Six Year Old Performs In Carnegie Hall
Posted on 20 April 2010 by LynThomas in Uncategorized
Clara Tu, a 6 year old from Southbury, Connecticut, has won various piano competition awards since 4 years old. Now the child prodigy has three dates to play at Carnegie Hall. Tu was taught by her mother and has only been playing for around 2 years.
“I like when my fingers move around and I like to make happy songs or sad songs. It’s really fun,” the first-grader told NBC.
On October 18th, 2008, 8 year old third-grader Kailah Young, had been the youngest piano player to play Carnegie Hall. Kailah is also an expert harp player.
The phenomenon of very young talented musicians competing with skilled adult musicians is not a new one.
In May 2009 the world’s youngest string orchestra played Carnegie hall. It was only as the young players (aged up to 12 years old) slid from their seats and stood up at the finish of their performance, that the audience finally realized just how young the performers were.

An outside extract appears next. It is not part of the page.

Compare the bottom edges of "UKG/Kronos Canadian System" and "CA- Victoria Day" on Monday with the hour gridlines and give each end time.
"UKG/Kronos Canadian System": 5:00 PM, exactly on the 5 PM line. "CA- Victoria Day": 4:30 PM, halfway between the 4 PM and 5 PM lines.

William Crotch, Norwich, played the organ in St Jame’s Palace, before the King, in 1878, at the age of three and a half. He composed the oratorio The Captivity of Judah at the age of 14 and at 22 he became a professor at Oxford University.
The French Composer Charles-Camille Saint-Saens composed his first piece of music for the piano in 1839, at four years of age and gave his first public recital at five.
American Martin Gould published his first composition at 6 years old, in 1919. In 1995 he was awarded a Pulitzer Prize.
New Zealand’s greatest classical pianist, Richard Farrell, made his radio debut at age 4, in 1930. At seven Farrell performed his own composition in a public concert with the Wellington Symphony Orchestra.
Yo-Yo Ma, born to Chinese parents in France in 1955, performed before audiences at the age of 5. He played the cello before President John F Kennedy and Dwight D Eisenhower when he was seven. On October 3rd, 2009, President Barrack Obama appointed Ma to serve on the President’s Committee on the Arts and Humanities.
French classical pianist, Ingmar Lazar made his public debut at age six, in 1999. At nine he gave a recital at the Garibaldi Theatre at Figline Valdamo in Italy.